* _Supplied entries_
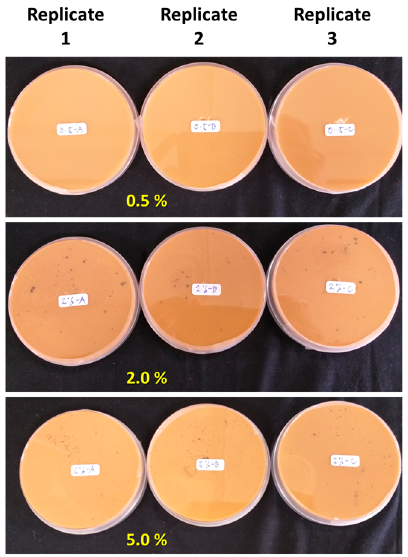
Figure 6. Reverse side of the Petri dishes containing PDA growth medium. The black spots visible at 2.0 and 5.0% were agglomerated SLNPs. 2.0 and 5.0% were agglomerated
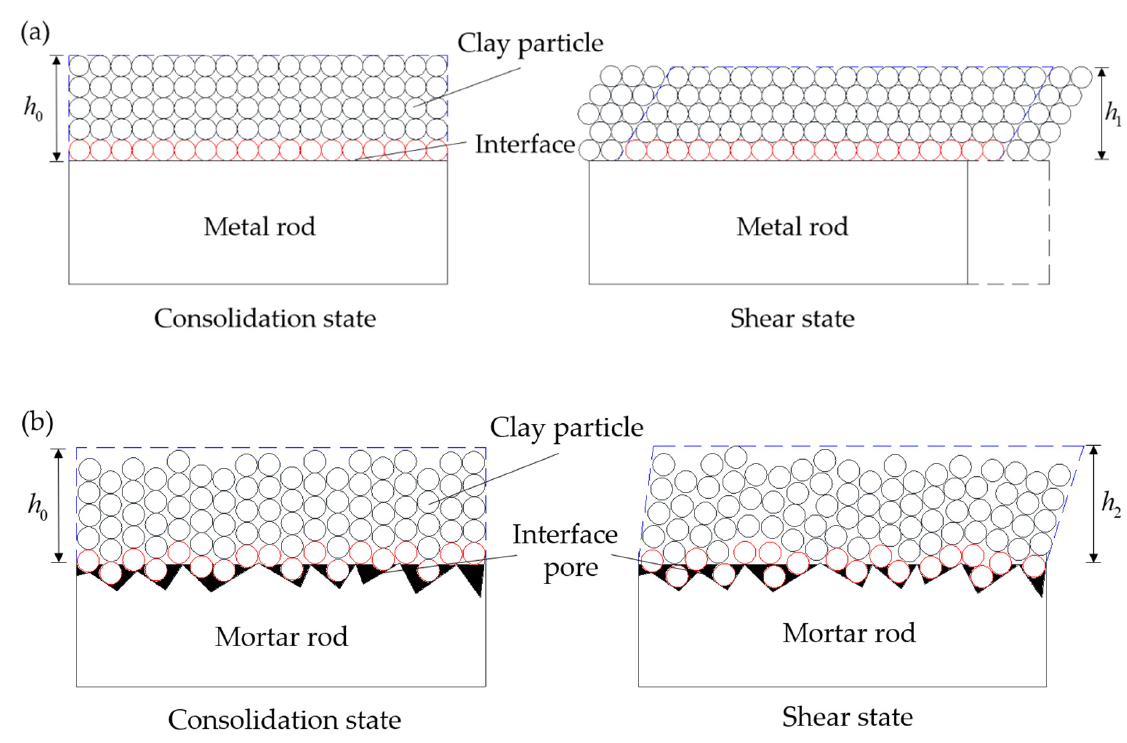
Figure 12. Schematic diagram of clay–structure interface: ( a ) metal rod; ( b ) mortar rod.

...

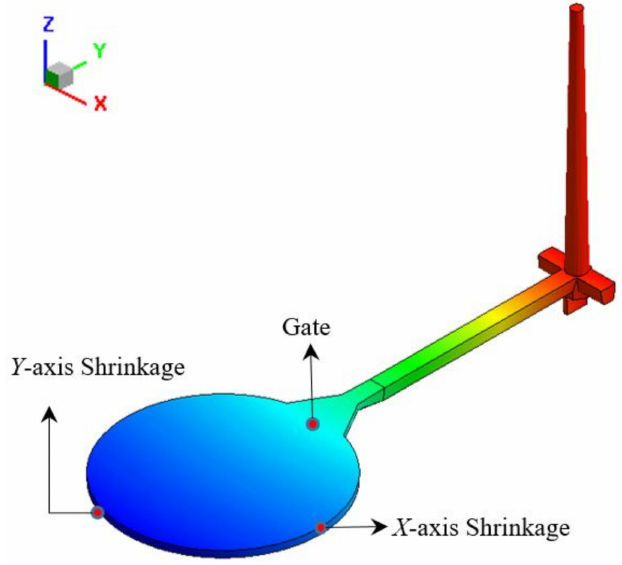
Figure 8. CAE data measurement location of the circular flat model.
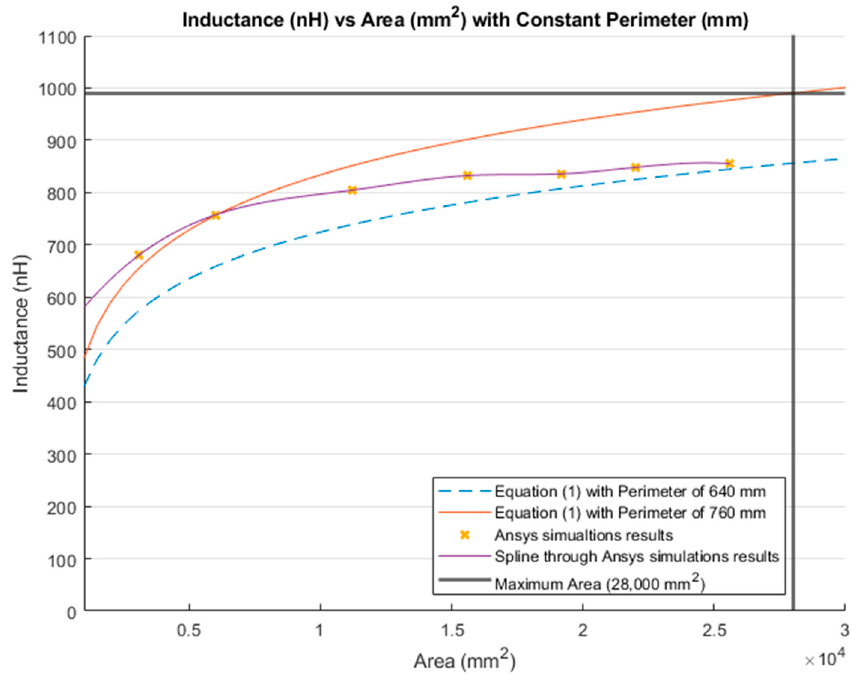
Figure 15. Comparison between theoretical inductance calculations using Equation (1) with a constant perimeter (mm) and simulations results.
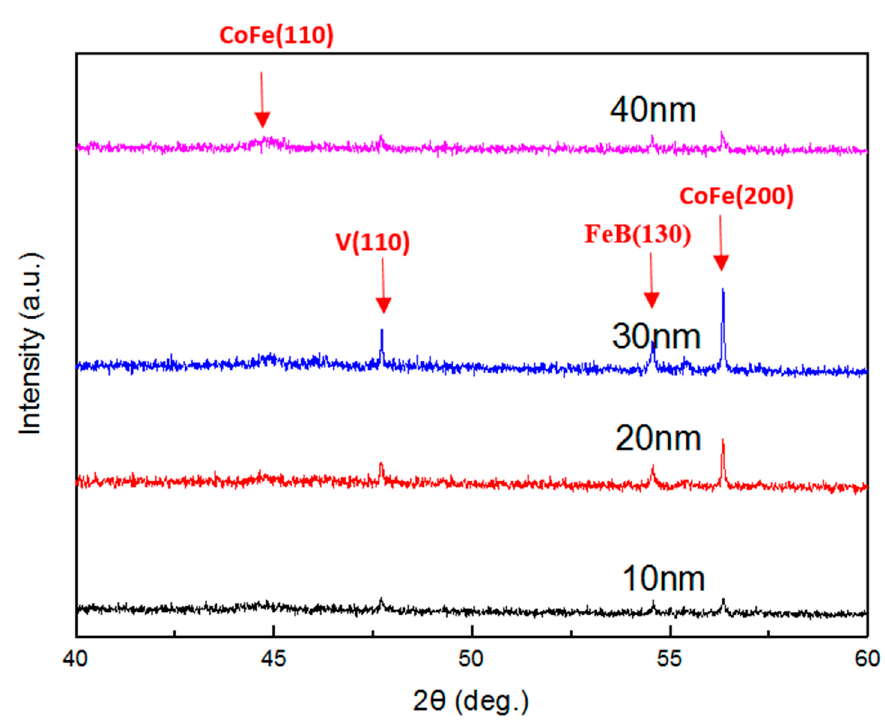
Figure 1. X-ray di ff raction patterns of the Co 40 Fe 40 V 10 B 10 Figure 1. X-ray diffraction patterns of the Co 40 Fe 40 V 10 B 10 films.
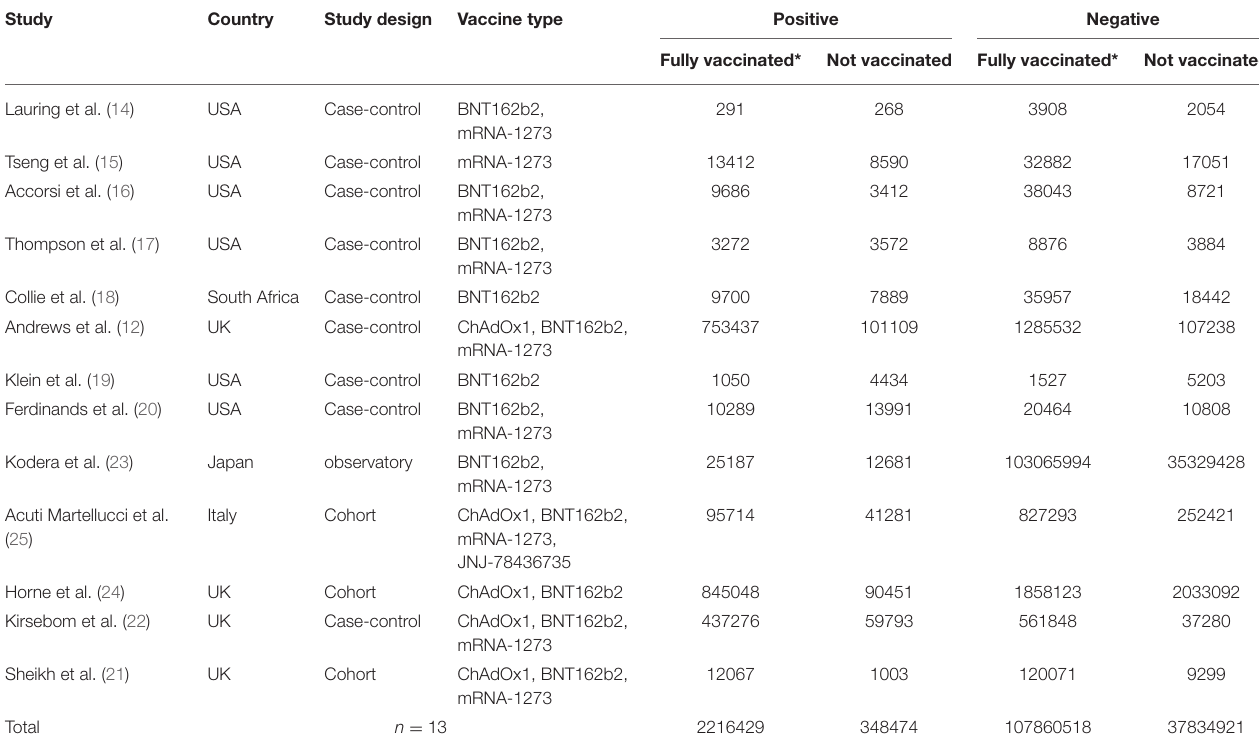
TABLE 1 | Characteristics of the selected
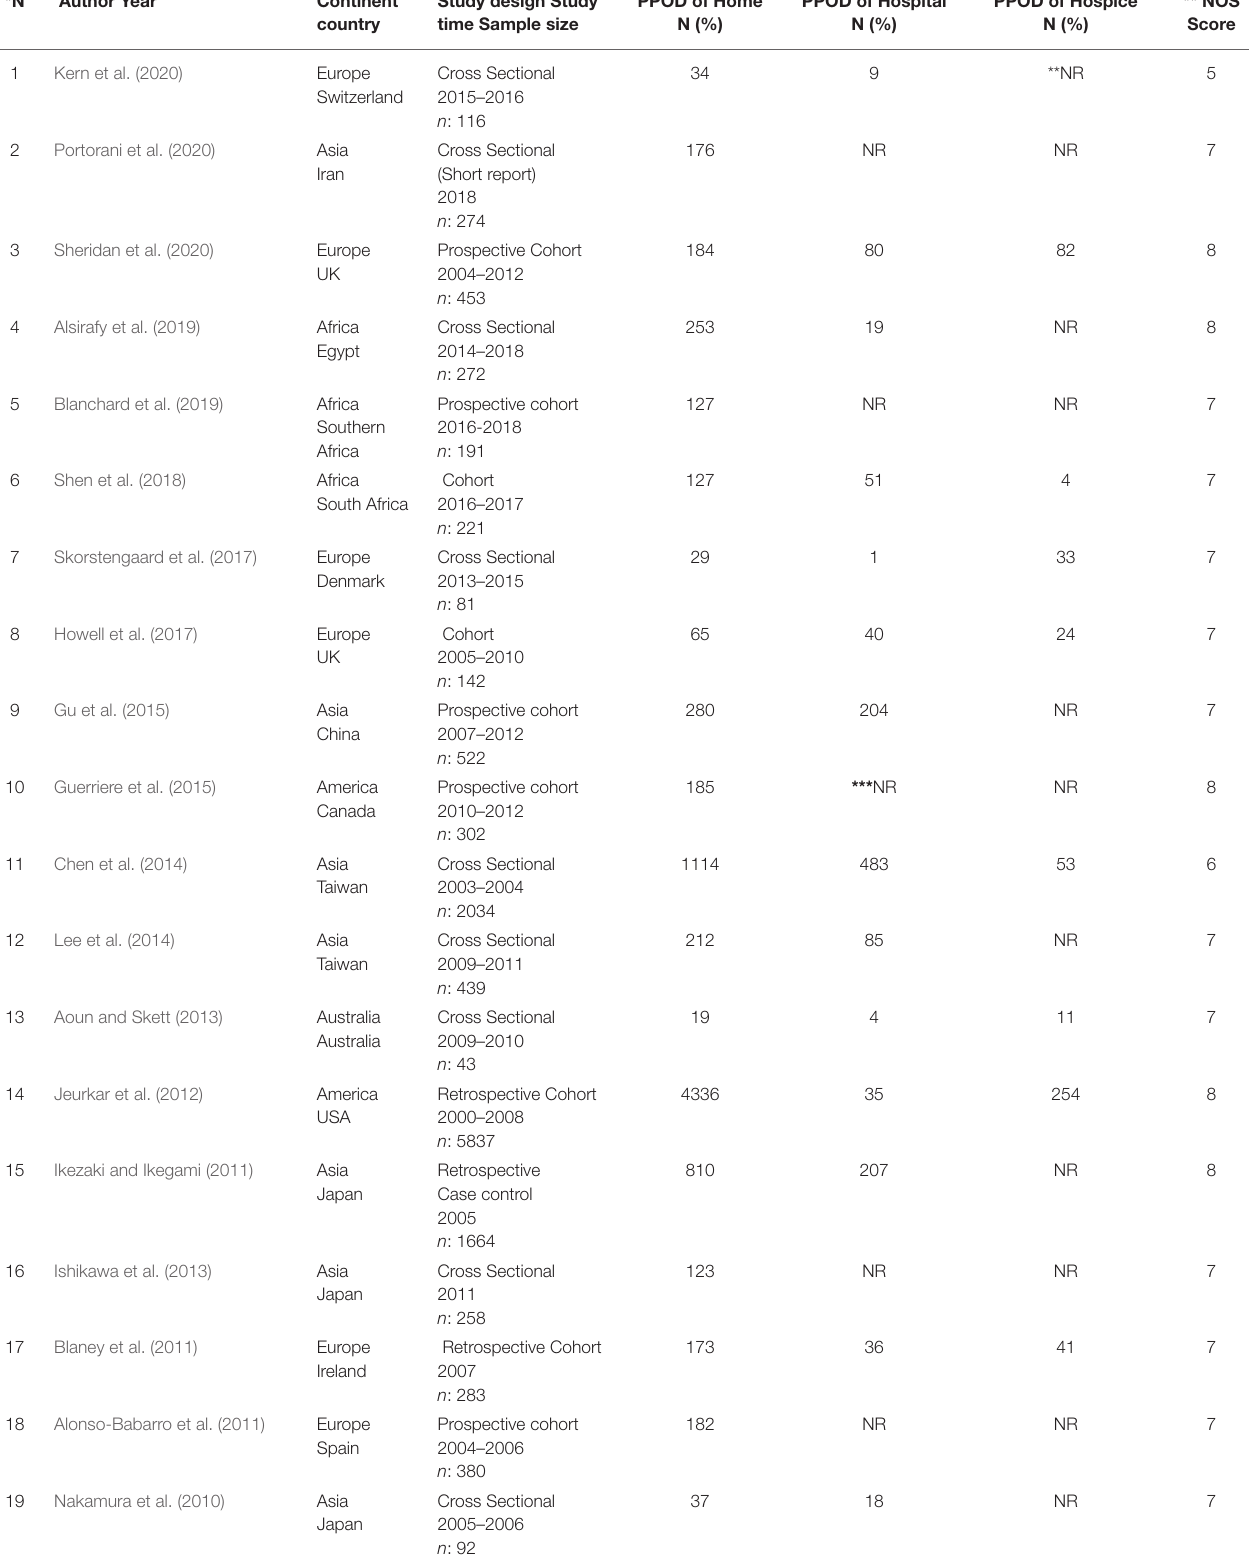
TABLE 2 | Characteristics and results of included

* _What is required_
What you write must match the listing exactly, from the line with "Figure 15. Comparison" up to and including the line with "TABLE 2 | Characteristics". Pictures stay out.

* _Response to this exercise_
Figure 15. Comparison between theoretical inductance calculations using Equation (1) with a constant perimeter (mm) and simulations results.
Figure 1. X-ray di ff raction patterns of the Co 40 Fe 40 V 10 B 10 Figure 1. X-ray diffraction patterns of the Co 40 Fe 40 V 10 B 10 films.
TABLE 1 | Characteristics of the selected
TABLE 2 | Characteristics and results of included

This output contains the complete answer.